NeurosurgeryDr. Paresh DoshiSurgical planning, electrode placement, hardware management, intraoperative neurophysiology oversight | NeurologyMovement Disorder NeurologistPre-operative diagnosis, candidate selection, levodopa optimisation, long-term disease monitoring | NeuropsychologyDBS NeuropsychologistCognitive baseline, surgical risk stratification, post-operative monitoring, psychiatric support |
ProgrammingDBS ProgrammerDevice optimisation, stimulation parameter refinement, troubleshooting, long-term programming strategy | NeurophysiologyIntraoperative SpecialistMicroelectrode recording, real-time target confirmation, awake patient monitoring during surgery | RehabilitationPhysiotherapy & SLTMotor rehabilitation, speech therapy, gait retraining, functional recovery optimisation |
At Jaslok Hospital, our MDT has been working together for over 15 years. In that time, we have developed clinical protocols that no textbook contains — protocols built from the cases that didn’t go as expected, the patients who improved in ways we didn’t predict, and the complications we learned to prevent through the hard work of honest self-reflection. This institutional knowledge lives not in any single member of the team, but in the team itself.
This is not something that can be built quickly. A programme that has been offering DBS surgery for three years, even with talented individuals, does not have this. It cannot have it. The knowledge requires the time, and the time requires the commitment to a single centre, a single team, and a single standard of care across every patient — which is precisely what the Jaslok Hospital DBS programme represents.

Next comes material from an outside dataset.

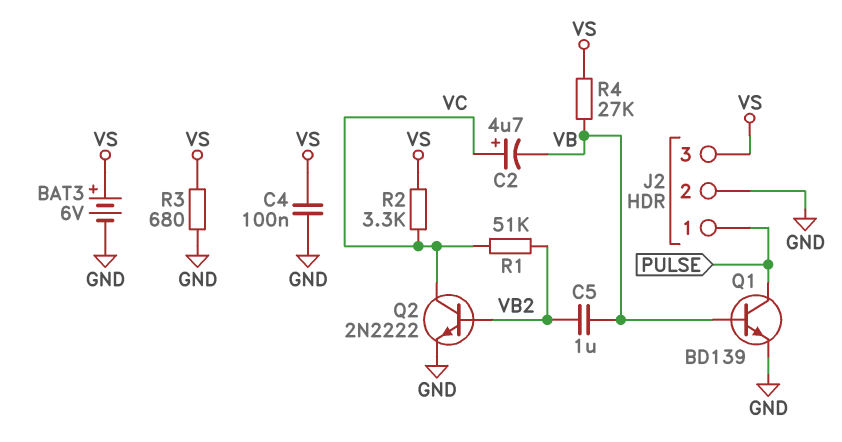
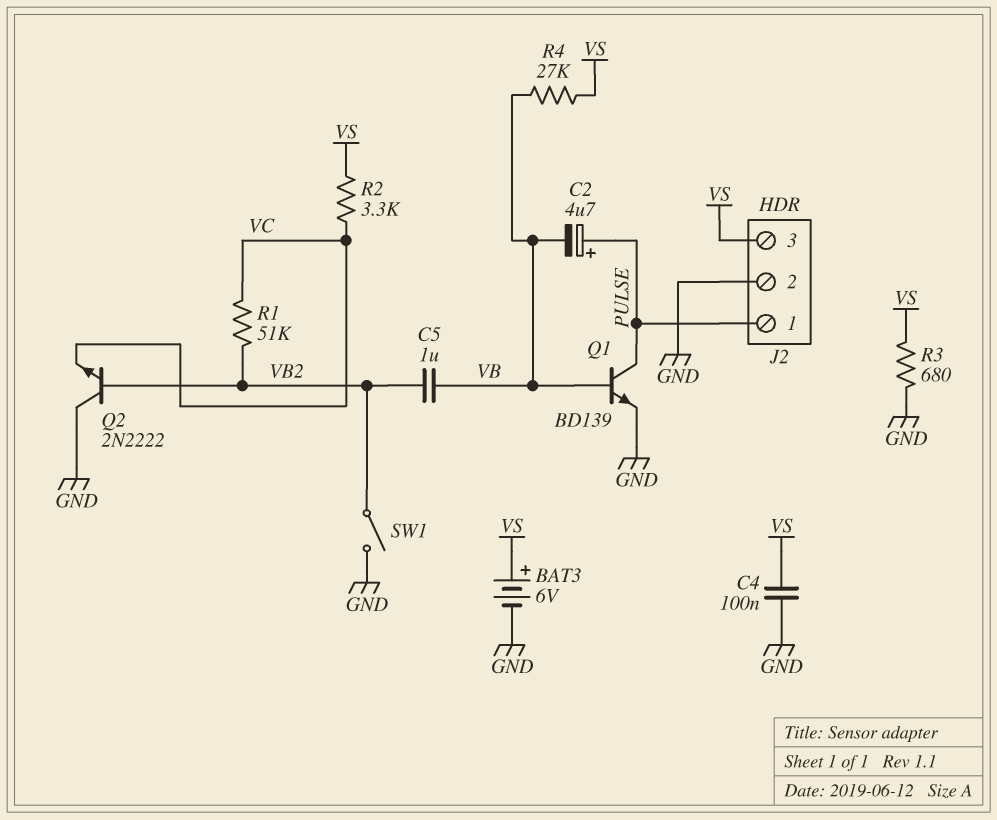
C2: 4.7uF (plus VC, minus VB) -> 4.7uF (plus PULSE, minus VB)
Q2: NPN 2N2222 (B VB2, C VC, E GND) -> NPN 2N2222 (B VB2, C GND, E VC)
SW1: none -> switch (GND, VB2)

“The question is never whether DBS works. The evidence is overwhelming that it does. The question is whether the team performing it, and caring for the patient afterwards, has built the depth of expertise and the breadth of multidisciplinary capability to deliver not just a technically successful operation, but a genuinely transformed life.”
— Dr. Paresh Doshi, Jaslok Hospital, Mumbai
Success in DBS surgery at Jaslok Hospital is measured in the way that truly matters: in patients who return to work, who reconnect with their families, who recover the activities and relationships that Parkinson’s disease had taken from them. It is measured in patients who were correctly diagnosed when others had missed the signs of a misdiagnosed Parkinsonian syndrome. It is measured in the farmer who can tend his fields again, and in the executive who speaks at boardroom meetings without embarrassment. It is measured in the patients who, at five and ten years of follow-up, tell us that the surgery changed not just their movement but their lives.
That is what a personalised, multidisciplinary, experience-driven DBS programme delivers. And it is what we at Jaslok Hospital have spent two decades building — one patient, one surgery, one year of follow-up at a time.
About this article Dr. Paresh Doshi is a Director of Stereotactic and Functional Neurosurgery and Director of Neurosurgery, at Jaslok Hospital, Mumbai, with one of the largest DBS case volumes in Asia. His published research includes peer-reviewed studies on long-term DBS outcomes in Parkinson’s disease. This article is intended for patient education and does not constitute individual medical advice. |
Deep Brain Stimulation (DBS) is a highly effective treatment for Parkinson’s disease, with studies showing around 60–80% reduction in “off” time and 40–70% improvement in motor symptoms, leading to better movement, independence, and overall quality of life when performed with the right expertise. Its success depends on accurate diagnosis, a personalised surgical approach, and the support of an experienced multidisciplinary team, as seen at Jaslok Hospital. With proper patient selection and long-term care, many patients continue to experience meaningful benefits for 5–10 years or more, making DBS not just a procedure but a long-term treatment strategy focused on restoring everyday life.